Title: High-Risk Features Identify Patients With Stage 2 Colon Cancer Who May Benefit from Adjuvant Therapy



Betsydoglover's picture
Posts: 1256
Joined: Jul 2005

Hi Joyce -

I might be "over-reading" your post, but as I read it your oncologist told you to go out and find some clinical trials. Great for you to look around, but is your oncologist doing anything for you in this regard? If not, he/she should be. If you are not getting help from your onc in this regard, then you should look for another oncologist, perhaps at a major cancer center, who will be an advocate and look for / advise you on trials.

I wish you the best.


joyceann619's picture
Posts: 33
Joined: Jul 2004

Oh my oncologist is helping me. I am being treated at the Univ of PA Abramson Cancer Center. They have a Clinical Trials Group that I will meet with soon. I am just trying to gather some info on my own so I am prepared.

Posts: 708
Joined: May 2004

Hi Joyce,

I get my care at MD Anderson.. I just started a phase 1 study about 6 weeks ago. It uses established drugs, but in a new combination. Check out research in Houston and San Antonio - for texas. San Antonio is home to a lot of drug companies and does a LOT of cancer research (according to my local onc). Have your doc look into it. If you want more info about my study.. I KNOW it is still open because I am the only participant at this time. There was another woman but she dropped out.

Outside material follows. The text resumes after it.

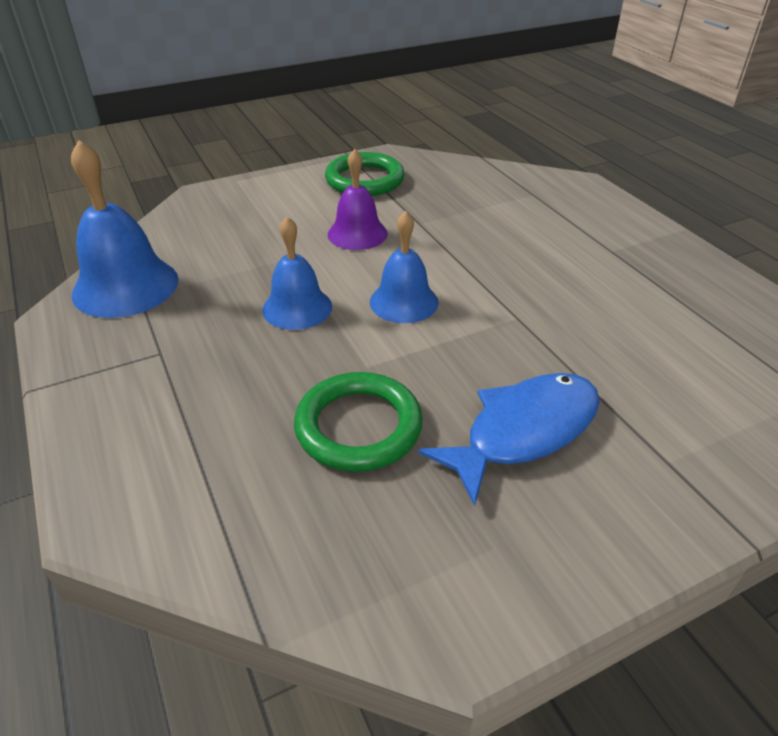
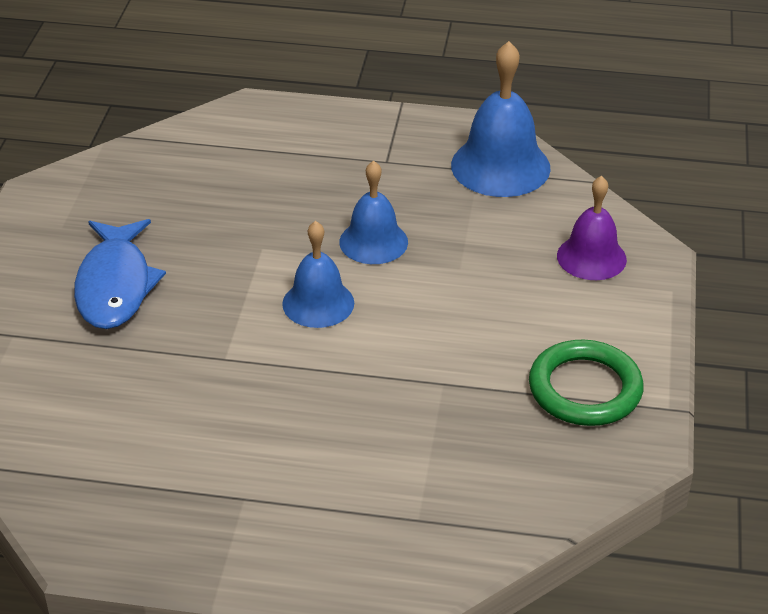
camera: 125 degrees right, 0 degrees up
green ring [294,372,423,472] -> none
purple bell [328,149,388,250] -> purple bell moved to [557,176,627,280]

Email me if you would like to hear more. Good luck. Contact any of the major cancer centers: Sloan Kettering, Dana Farber, etc - they are more likely to have trials going on. Your onc should be doing the leg work trying to find you a trial. Maybe get a second opinion if your onc isn't helping you out. :)

Stay tough.. jana

Posts: 1048
Joined: Jan 2007

Hi Joyce. My husband is on a clinical trial involving avastin, xeloda and oxal. It was going well, but unfortunately he's developed a small blood clot in his leg, so may have to go off the avastin or the study altogether. We'll find out in a week. It's a phase III trial. He goes to a "cancer center" in upstate NY which operates 5 or 6 centers. They found the info and did all the paperwork, etc. The NCI also lists clinical trials I believe that are going on across the country. Check out their website. Your oncologist should be also assisting you in this regard. We are currently corresponding with a clinical trial nurse at another hospital in Albany (via email) regarding theraspheres. If you do a search on theraspheres, it will give you sites across the country that may offer that procedure. Also if you haven't already, you may want to check out the Fox Chase Cancer center in PA for clinical trials or Sloan Kettering in NY. Good luck and God Bless. Keep us posted.